Whether this be the best practice or no, we are not quite prepared to say. Case 3, which we have related in this paper, as far as it goes, confirms this view of the subject. The man had considerable depression of the frontal bone, but the scalp was sound. He had not a bad symptom. On the first kind of fracture, however, compound, with depression, we think there can be no manner of doubt as to the propriety, nay, the necessity of trephining. We cannot conclude without referring the reader to the very able paper on this subject, published by Mr. Wise, in the Extra Limites department of this Journal, for April, 1825.

6. OPHTHALMIA.*

Mr. Mackenzie, who is one of the surgeons to the Eye Infirmary of Glasgow, has published a paper on this subject, of which we shall give a short abstract. He divides the ophthalmia occurring in adults, from atmospheric causes, into the catarrhal, rheumatic, and catarrho-rheumatic. These are German distinctions, too little attended to, Mr. M. thinks, in this country, and essentially necessary for the proper treatment of the disease. "The appropriate treatment of the rheumatic ophthalmia is not at all adapted to the catarrhal; while the remedies which, in a few days, subdue the catarrhal, will only exasperate the rheumatic."

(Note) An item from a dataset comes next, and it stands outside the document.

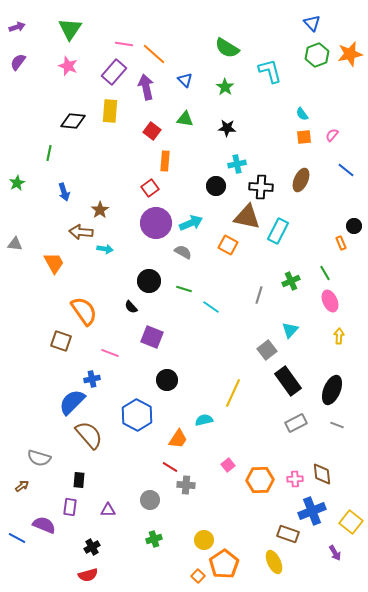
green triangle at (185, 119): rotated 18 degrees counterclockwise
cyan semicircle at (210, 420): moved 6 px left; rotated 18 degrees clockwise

The catarrhal genus affects the conjunctiva-the rheumatic affects the "fibrous sclerotica and surrounding fibrous membranes"-the catarrhorheumatic affects both the conjunctiva and the sclerotica, the symptoms being a union of those accompanying both. We fear Mr. M. will have some difficulty in persuading the routine practitioners of this country to adopt his minute classification. Thus in conjunctivity, as a genus, there are four species-the atmospherica-contagiosa-leucorrhoica-gonorrhoica.

The inflammation in the first species (catarrhal ophthalmia) which is the most common of all forms of ophthalmia, in adults, is almost entirely confined to the conjunctiva and meibomian follicles. The secre

tion of the membrane is increased, and becomes opake, thick, and puriform, though in many cases it remains translucid. The redness is chiefly in the conjunctiva lining the eye-lids, in mild cases, while the vessels on the white of the eye can be moved in every direction, by pressing the eyelid against the eye-ball with the finger, "shewing that they reside in the conjunctiva." In severe cases chemosis takes place, and general antiphlogistic treatment is insufficient-the cornea may burst, and vision be destroyed, if local means are neglected. Mr. M. attributes this accident more to mechanical pressure of the distended

* Mr. Mackenzie. Med. and Phys. Journal, No. 4.